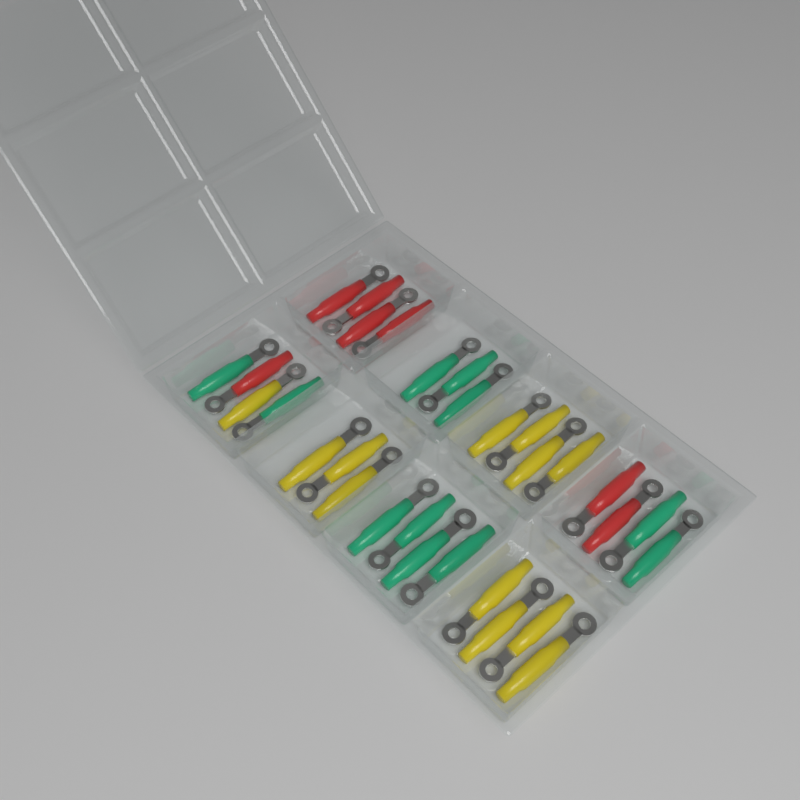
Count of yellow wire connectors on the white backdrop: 12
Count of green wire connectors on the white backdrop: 11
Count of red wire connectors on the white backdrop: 7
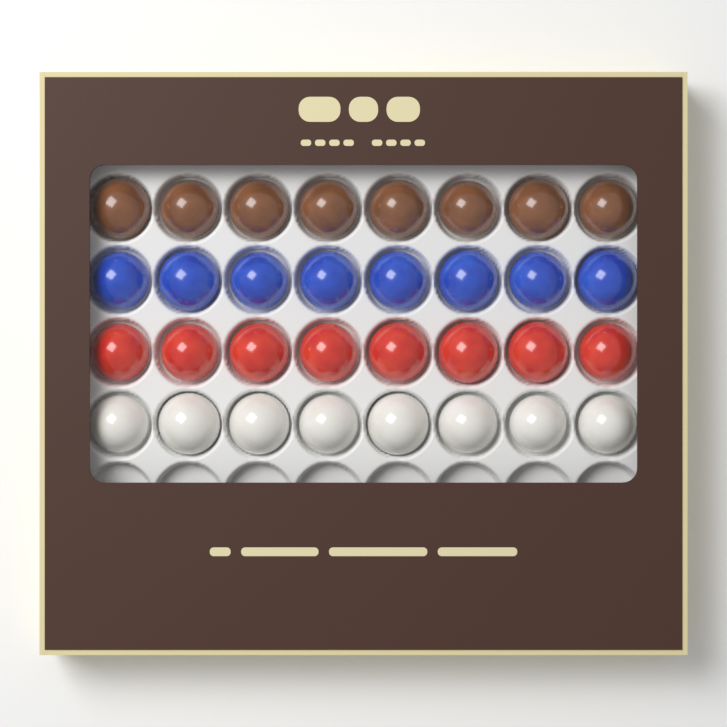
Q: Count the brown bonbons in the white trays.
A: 8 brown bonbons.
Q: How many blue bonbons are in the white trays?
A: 8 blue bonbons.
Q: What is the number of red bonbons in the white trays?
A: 8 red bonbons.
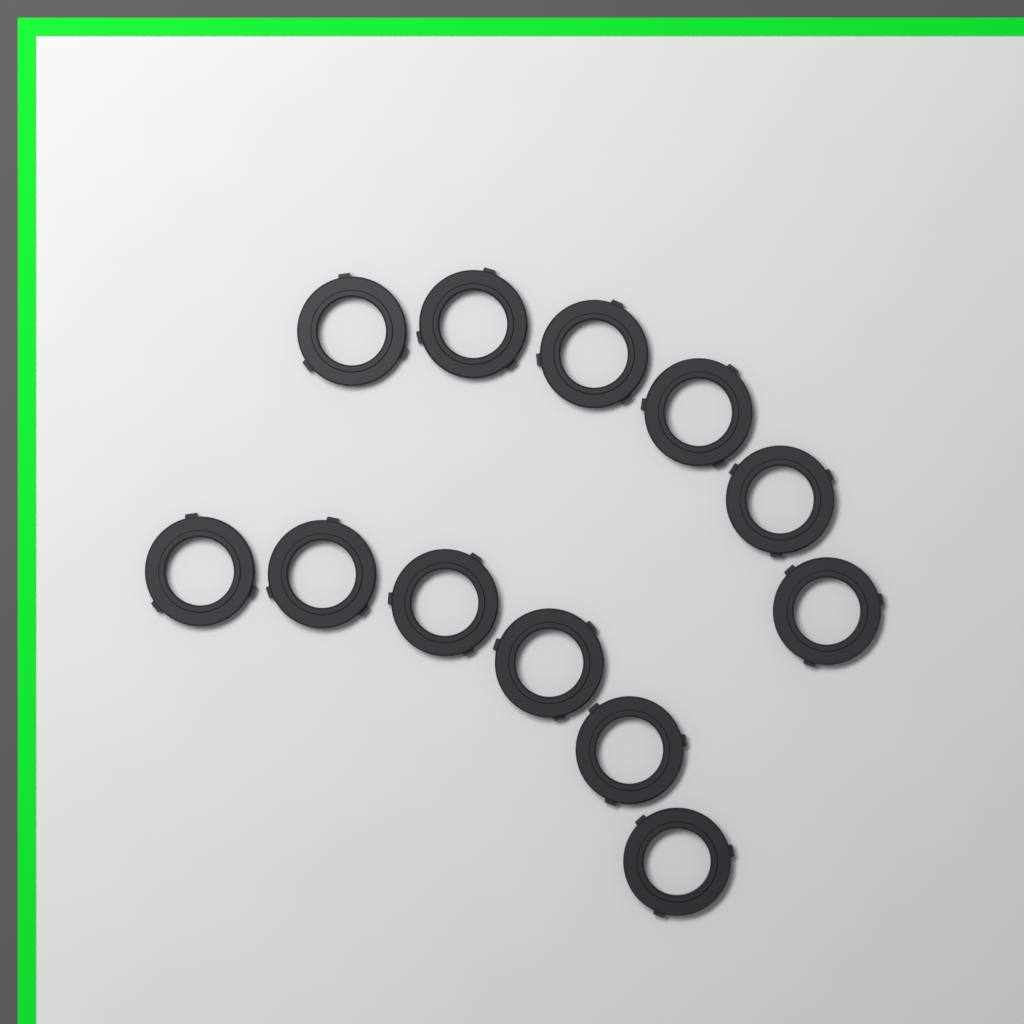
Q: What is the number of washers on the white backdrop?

:: STATED EXERCISE ::
Please turn the listing above into a numbered list, leaving out blank lines and the pictures.

:: RESPONSE TO THIS TASK ::
1. Count of yellow wire connectors on the white backdrop: 12
2. Count of green wire connectors on the white backdrop: 11
3. Count of red wire connectors on the white backdrop: 7
4. Q: Count the brown bonbons in the white trays.
5. A: 8 brown bonbons.
6. Q: How many blue bonbons are in the white trays?
7. A: 8 blue bonbons.
8. Q: What is the number of red bonbons in the white trays?
9. A: 8 red bonbons.
10. Q: What is the number of washers on the white backdrop?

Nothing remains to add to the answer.